The extreme gas lines at many stations were initially caused by power outages. Now the problem is distribution: New York distributors are still scrambling to find alternatives to the damaged fuel terminals, and are delivering less gas to stations around the city. "This week, it is shifting more to being a supply-system problem: getting gasoline from storage to distribution terminals to gas stations to the car you drive," Michael Green, a spokesman for AAA, tells the Times.

The supply-system problem is being exacerbated by what Gas Buddy describes as "a sudden, insatiable demand for gasoline." This has a snowball effect that leads to greater crowds at the pumps, and many New Yorkers are still spending their days waiting on line (yes, on line) for gas. The least fortunate among them are the ones still without electricity—one Queens resident, 50-year-old Frini Charalabidisi, now has a daily routine of waiting on line to buy gas to power a generator to keep her sick father alive. She tells the Post:

We need the gas for his oxygen and sleep apnea machine. Without the sleep apnea machine his heart could stop. This is my job now, I've been coming here for a week. I waited 10 hours the other day but I can't complain because some people have it far worse. The generator keeps his machines running, the refrigerator and a small space heater that we only have turned on for a couple of hours. We've been barbecuing everyday so the food won't spoil. But right now, it's more important for my father to breathe than to eat.

And of course, there is no shortage of unsavory entrepreneurs looking to cash in on others' suffering. People are waiting on line to buy gas and sell it for twice the price, and yesterday we reported that someone on Craigslist is offering gas for sex. The situation is so desperate that EMPTY gas cans are being sold for hundreds of dollars.

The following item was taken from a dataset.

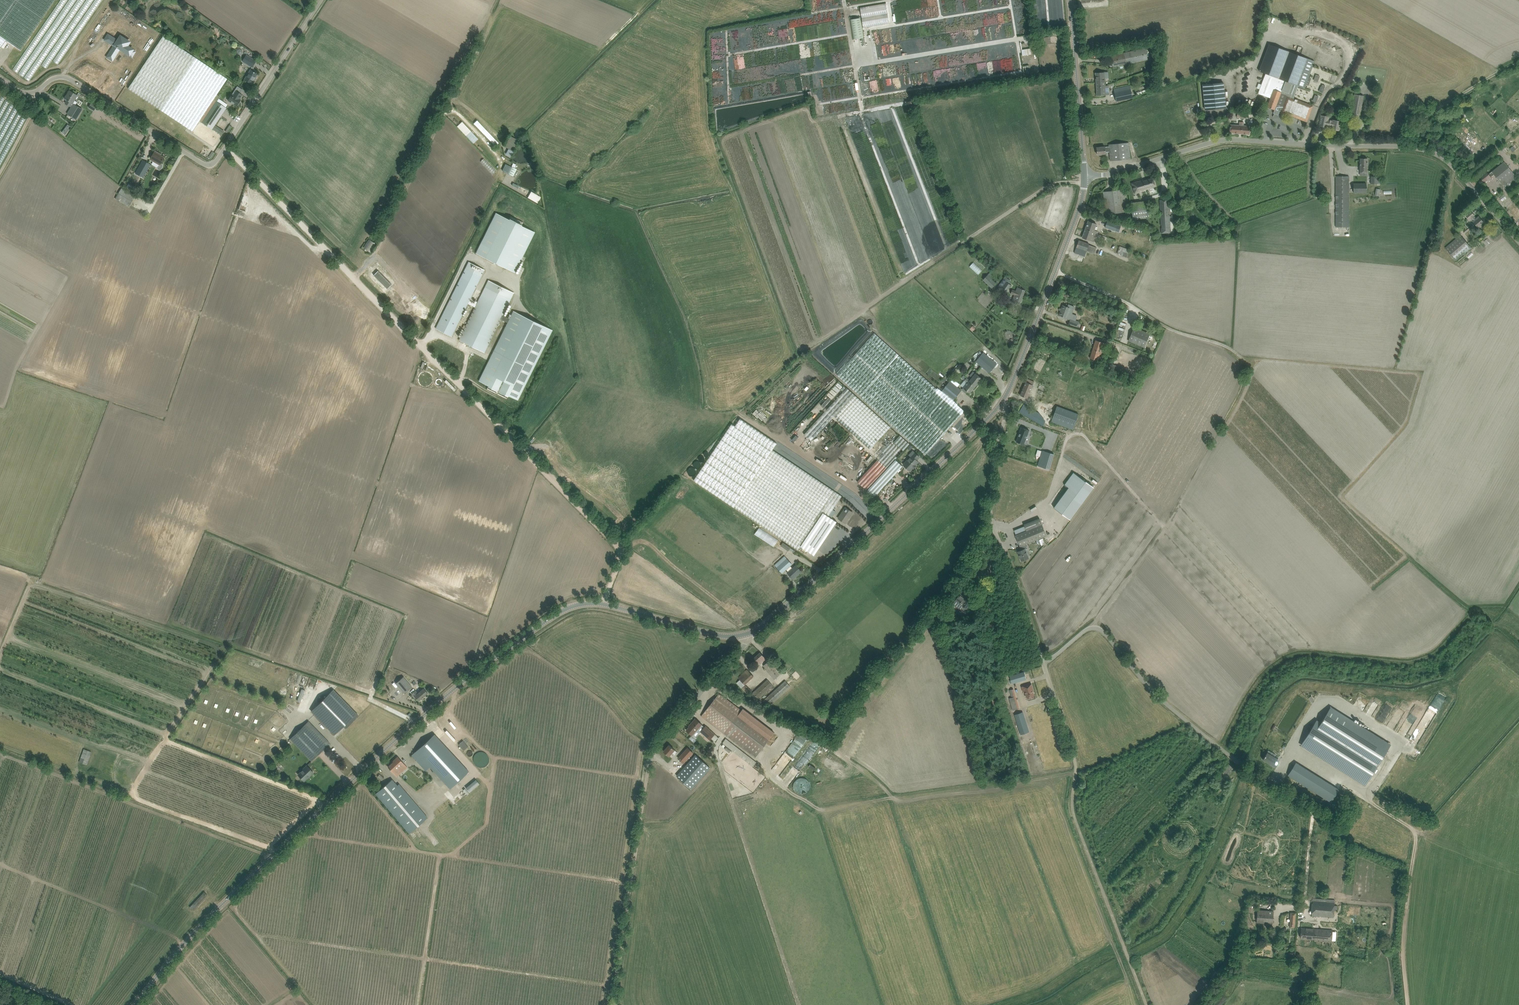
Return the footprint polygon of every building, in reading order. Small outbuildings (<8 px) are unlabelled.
[(6,40),(20,50),(55,0),(0,0),(0,48),(6,40)] [(1001,9),(1020,8),(1020,1),(1000,2),(1001,9)] [(872,10),(864,9),(863,19),(871,20),(871,18),(879,18),(879,16),(871,16),(872,10)] [(861,18),(850,19),(853,39),(864,37),(861,18)] [(108,34),(105,39),(111,42),(110,42),(111,43),(111,41),(116,44),(112,50),(112,49),(110,53),(109,54),(113,57),(114,56),(115,56),(115,57),(120,49),(124,51),(126,49),(131,53),(134,49),(128,45),(129,45),(130,43),(130,42),(120,36),(120,37),(119,37),(117,40),(108,34)] [(226,108),(217,102),(220,97),(217,94),(227,79),(223,76),(163,36),(131,84),(128,88),(192,131),(199,121),(212,129),(222,135),(224,131),(215,125),(226,108)] [(1265,74),(1258,94),(1266,96),(1269,98),(1271,98),(1267,107),(1270,108),(1281,112),(1300,119),(1307,122),(1313,106),(1294,98),(1298,86),(1304,88),(1314,61),(1269,44),(1259,71),(1265,73),(1265,74)] [(872,59),(872,47),(864,47),(864,59),(872,59)] [(1110,56),(1112,67),(1113,67),(1113,70),(1114,74),(1118,73),(1117,69),(1116,66),(1126,64),(1148,60),(1145,48),(1115,55),(1110,56)] [(256,61),(252,58),(246,55),(242,61),(248,65),(252,67),(256,61)] [(257,74),(252,71),(250,70),(244,79),(251,84),(254,81),(253,80),(257,74)] [(127,72),(121,84),(125,86),(131,73),(127,72)] [(1105,86),(1105,78),(1108,78),(1108,72),(1095,73),(1096,87),(1105,86)] [(1223,82),(1203,84),(1205,110),(1226,108),(1223,82)] [(1109,86),(1105,86),(1096,87),(1097,95),(1110,94),(1109,86)] [(1114,89),(1114,92),(1116,99),(1116,101),(1132,98),(1130,86),(1114,89)] [(69,90),(65,98),(67,100),(65,104),(70,107),(70,106),(71,107),(67,113),(70,115),(75,119),(81,112),(83,109),(73,103),(77,95),(69,90)] [(241,100),(239,99),(242,95),(236,91),(233,95),(232,94),(228,100),(236,106),(241,100)] [(1359,114),(1360,109),(1363,96),(1355,95),(1352,108),(1352,113),(1359,114)] [(90,105),(88,107),(94,110),(95,109),(97,105),(91,102),(90,105)] [(459,123),(462,120),(457,114),(452,119),(459,127),(461,124),(459,123)] [(1339,130),(1340,125),(1340,122),(1333,120),(1333,121),(1328,120),(1328,117),(1321,116),(1320,120),(1319,125),(1326,127),(1327,126),(1332,127),(1332,129),(1334,129),(1334,130),(1336,130),(1337,130),(1339,130)] [(498,146),(501,144),(480,121),(477,123),(498,146)] [(1249,134),(1249,129),(1250,125),(1244,125),(1244,122),(1240,121),(1240,124),(1231,124),(1231,128),(1230,133),(1249,134)] [(459,127),(467,136),(472,131),(464,122),(459,127)] [(511,137),(506,147),(511,150),(516,139),(511,137)] [(194,148),(198,151),(203,144),(199,141),(194,148)] [(1119,144),(1109,145),(1109,147),(1105,147),(1097,147),(1097,155),(1106,154),(1105,152),(1109,152),(1110,160),(1130,159),(1130,154),(1129,143),(1119,144)] [(203,146),(199,152),(203,155),(208,149),(203,146)] [(161,163),(160,163),(164,158),(158,154),(159,153),(154,150),(150,158),(159,164),(157,167),(157,169),(159,170),(160,170),(161,169),(161,168),(162,167),(162,166),(163,165),(163,164),(161,163)] [(142,160),(135,173),(143,177),(150,164),(142,160)] [(1492,171),(1492,172),(1489,174),(1487,172),(1481,177),(1485,182),(1487,180),(1488,181),(1492,178),(1491,177),(1494,174),(1507,190),(1518,180),(1504,162),(1492,171)] [(502,172),(508,175),(512,168),(505,165),(502,172)] [(512,167),(509,175),(513,177),(517,170),(512,167)] [(1336,227),(1349,227),(1349,186),(1349,176),(1336,176),(1336,181),(1336,186),(1336,227)] [(1371,176),(1371,183),(1380,184),(1381,176),(1371,176)] [(1145,189),(1155,186),(1153,178),(1143,181),(1143,180),(1132,183),(1132,184),(1132,183),(1135,193),(1143,191),(1142,189),(1145,189)] [(1366,184),(1353,184),(1354,192),(1366,192),(1366,184)] [(129,206),(135,195),(121,187),(115,198),(129,206)] [(1126,189),(1103,192),(1106,214),(1128,211),(1126,189)] [(530,199),(540,204),(543,198),(533,192),(530,199)] [(1168,198),(1164,198),(1164,199),(1160,199),(1161,233),(1170,232),(1168,198)] [(1131,203),(1133,219),(1150,217),(1148,201),(1131,203)] [(1478,227),(1480,225),(1484,222),(1479,216),(1476,218),(1474,215),(1471,212),(1467,215),(1467,216),(1469,219),(1471,218),(1478,227)] [(495,213),(475,253),(515,273),(535,232),(521,226),(522,225),(509,219),(509,220),(495,213)] [(1088,221),(1085,229),(1097,233),(1098,231),(1094,230),(1096,224),(1088,221)] [(1107,221),(1105,227),(1115,231),(1118,225),(1107,221)] [(1097,233),(1085,229),(1082,237),(1094,242),(1097,233)] [(1445,248),(1456,260),(1461,255),(1471,248),(1461,235),(1451,243),(1445,248)] [(368,239),(363,247),(368,251),(374,243),(368,239)] [(1074,253),(1079,254),(1085,256),(1087,251),(1095,253),(1097,247),(1089,245),(1089,244),(1078,240),(1074,253)] [(1117,253),(1127,257),(1130,250),(1119,246),(1117,253)] [(465,269),(436,328),(452,336),(468,304),(475,307),(459,339),(484,352),(500,320),(502,317),(503,315),(511,299),(514,293),(488,280),(485,286),(476,304),(469,300),(481,277),(484,270),(468,262),(465,269)] [(980,276),(984,271),(975,263),(971,268),(980,276)] [(378,268),(373,273),(387,286),(391,282),(378,268)] [(990,272),(983,279),(991,288),(996,283),(992,280),(994,276),(990,272)] [(1006,292),(1011,285),(1008,283),(1010,280),(1005,277),(998,287),(1006,292)] [(1018,288),(1017,287),(1016,290),(1012,289),(1010,293),(1014,295),(1011,301),(1012,302),(1015,303),(1020,304),(1025,290),(1020,288),(1018,288)] [(1069,313),(1070,308),(1063,305),(1059,315),(1067,318),(1069,319),(1069,318),(1070,319),(1069,323),(1077,326),(1079,322),(1075,320),(1079,312),(1075,310),(1073,314),(1069,313)] [(478,382),(517,401),(551,332),(512,312),(509,320),(502,317),(500,320),(507,323),(478,382)] [(1144,348),(1150,335),(1134,328),(1128,342),(1144,348)] [(962,390),(958,387),(950,380),(941,391),(937,387),(936,389),(873,333),(836,375),(861,396),(860,397),(922,451),(926,455),(965,411),(957,405),(957,404),(953,400),(962,390)] [(1090,358),(1095,360),(1098,361),(1099,355),(1103,356),(1107,343),(1101,342),(1096,340),(1090,358)] [(983,352),(976,361),(989,373),(997,363),(983,352)] [(1037,359),(1033,370),(1040,372),(1044,361),(1037,359)] [(1106,361),(1103,367),(1118,373),(1121,367),(1118,366),(1106,361)] [(963,388),(961,390),(966,393),(967,391),(970,393),(976,386),(982,378),(975,373),(974,374),(972,372),(969,376),(971,377),(969,380),(966,377),(966,378),(964,380),(967,383),(963,388)] [(1034,381),(1032,381),(1027,379),(1020,395),(1027,398),(1034,381)] [(910,444),(906,440),(855,394),(813,440),(867,490),(874,497),(903,466),(895,459),(910,444)] [(1019,412),(1023,414),(1042,425),(1045,421),(1039,413),(1023,404),(1019,412)] [(1051,421),(1073,429),(1079,414),(1057,406),(1051,421)] [(698,483),(786,542),(798,550),(807,537),(817,543),(821,538),(833,519),(828,516),(842,495),(838,493),(772,449),(776,442),(746,423),(742,429),(736,425),(709,466),(699,481),(698,482),(698,483)] [(1019,434),(1016,442),(1024,445),(1029,430),(1021,427),(1019,434)] [(1038,466),(1049,469),(1054,454),(1042,450),(1038,466)] [(903,464),(910,471),(913,468),(914,468),(916,466),(916,465),(919,462),(917,460),(920,457),(913,451),(909,455),(910,456),(903,464)] [(1069,488),(1054,508),(1070,520),(1094,487),(1074,472),(1065,485),(1069,488)] [(853,512),(849,509),(846,507),(838,518),(841,520),(845,523),(853,512)] [(611,521),(610,521),(619,529),(626,522),(617,514),(615,517),(613,515),(609,519),(611,521)] [(1047,536),(1042,524),(1039,518),(1024,524),(1025,526),(1014,530),(1016,535),(1015,535),(1020,546),(1022,550),(1018,552),(1021,561),(1026,559),(1029,558),(1025,549),(1027,548),(1025,544),(1047,536)] [(767,532),(762,539),(776,548),(780,541),(767,532)] [(783,542),(781,545),(788,550),(791,547),(783,542)] [(784,557),(775,565),(782,573),(792,564),(786,558),(785,559),(784,557)] [(802,571),(798,568),(796,565),(787,573),(790,575),(793,579),(802,571)] [(978,573),(984,576),(987,570),(981,567),(978,573)] [(967,609),(970,604),(973,600),(968,596),(965,594),(964,596),(960,594),(957,598),(955,601),(963,607),(964,606),(967,609)] [(760,664),(766,659),(761,653),(755,659),(760,664)] [(782,673),(776,668),(773,664),(772,664),(769,661),(763,666),(767,670),(766,670),(774,680),(782,673)] [(754,676),(750,673),(747,669),(738,678),(740,680),(737,683),(749,696),(752,692),(745,685),(754,676)] [(1012,684),(1022,681),(1026,679),(1024,671),(1010,676),(1012,684)] [(412,686),(403,677),(396,683),(404,693),(412,686)] [(767,679),(750,695),(756,701),(766,693),(768,692),(774,687),(767,679)] [(785,680),(763,700),(768,706),(791,686),(785,680)] [(1027,698),(1029,697),(1034,696),(1032,689),(1033,689),(1031,684),(1022,686),(1024,692),(1025,691),(1027,698)] [(415,690),(412,693),(418,701),(428,693),(424,688),(418,693),(415,690)] [(333,689),(310,711),(334,735),(343,726),(345,728),(359,715),(333,689)] [(1019,709),(1016,697),(1014,689),(1010,690),(1012,697),(1009,698),(1012,710),(1019,709)] [(741,712),(722,697),(718,694),(701,716),(755,758),(768,741),(774,733),(743,708),(741,712)] [(1369,714),(1373,716),(1380,704),(1376,702),(1369,714)] [(1386,718),(1395,706),(1390,703),(1381,714),(1386,718)] [(1316,721),(1301,745),(1365,785),(1390,745),(1330,708),(1320,723),(1316,721)] [(1022,734),(1024,733),(1029,732),(1023,712),(1016,714),(1022,734)] [(1429,729),(1435,717),(1427,713),(1421,726),(1429,729)] [(465,714),(456,720),(460,726),(469,720),(465,714)] [(807,727),(814,721),(811,718),(809,720),(809,719),(804,724),(807,727)] [(702,725),(699,722),(695,719),(690,725),(691,726),(690,727),(689,727),(686,730),(692,735),(697,730),(700,732),(709,740),(711,739),(715,734),(706,726),(705,728),(701,725),(702,725)] [(1292,731),(1295,725),(1288,721),(1284,726),(1292,731)] [(311,761),(314,759),(325,747),(304,725),(292,736),(290,739),(311,761)] [(434,734),(411,755),(425,770),(430,767),(450,788),(468,771),(434,734)] [(1411,741),(1418,745),(1422,738),(1415,734),(1411,741)] [(728,740),(724,745),(744,759),(747,754),(728,740)] [(463,741),(458,745),(464,750),(468,747),(463,741)] [(677,752),(673,748),(669,745),(664,751),(669,756),(672,753),(674,755),(677,752)] [(678,758),(683,763),(693,753),(687,748),(678,758)] [(83,749),(79,762),(87,765),(91,751),(83,749)] [(1263,754),(1260,752),(1256,760),(1267,766),(1267,764),(1269,765),(1271,762),(1269,761),(1270,757),(1266,755),(1267,753),(1264,752),(1263,754)] [(676,776),(691,789),(710,768),(695,754),(676,776)] [(405,765),(403,762),(404,761),(401,757),(399,758),(397,757),(393,761),(393,762),(388,767),(397,776),(399,774),(395,769),(397,768),(399,770),(402,767),(403,768),(404,767),(403,766),(405,765)] [(772,769),(782,761),(779,758),(774,762),(773,761),(769,765),(772,769)] [(1296,762),(1288,775),(1290,776),(1331,802),(1339,789),(1296,762)] [(1217,777),(1223,782),(1234,768),(1228,764),(1217,777)] [(304,768),(298,775),(304,781),(309,776),(313,772),(307,766),(304,768)] [(475,779),(466,788),(469,792),(479,784),(476,780),(475,779)] [(376,793),(408,833),(412,829),(413,829),(427,817),(399,784),(397,785),(395,784),(392,780),(376,793)] [(434,797),(438,794),(431,784),(427,787),(434,797)] [(208,894),(204,891),(190,907),(193,910),(208,894)] [(1333,917),(1334,910),(1337,910),(1337,905),(1334,905),(1335,900),(1313,898),(1311,915),(1333,917)] [(1274,906),(1269,906),(1258,905),(1257,910),(1253,910),(1252,921),(1256,921),(1256,923),(1268,924),(1273,924),(1274,906)] [(1350,918),(1344,917),(1339,917),(1338,931),(1349,932),(1350,918)] [(1301,928),(1300,938),(1315,939),(1315,940),(1331,942),(1332,930),(1301,928)]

This sort of thing is illegal under New York State's price gouging laws, and yesterday state Attorney General Eric Schneiderman announced an investigation into post-Hurricane Sandy price gouging. Sources tell the Post that the A.G. issued a subpoena to Craigslist, demanding information on sellers who are jacking up prices on gas, gas cans, generators, and other supplies. The state's gouging law is intended to protect New Yorkers from rapacious parasites selling goods or services for an "unconscionably excessive price" during an "abnormal disruption of the market." People like this guy, who's selling an empty five gallon gas can for $500.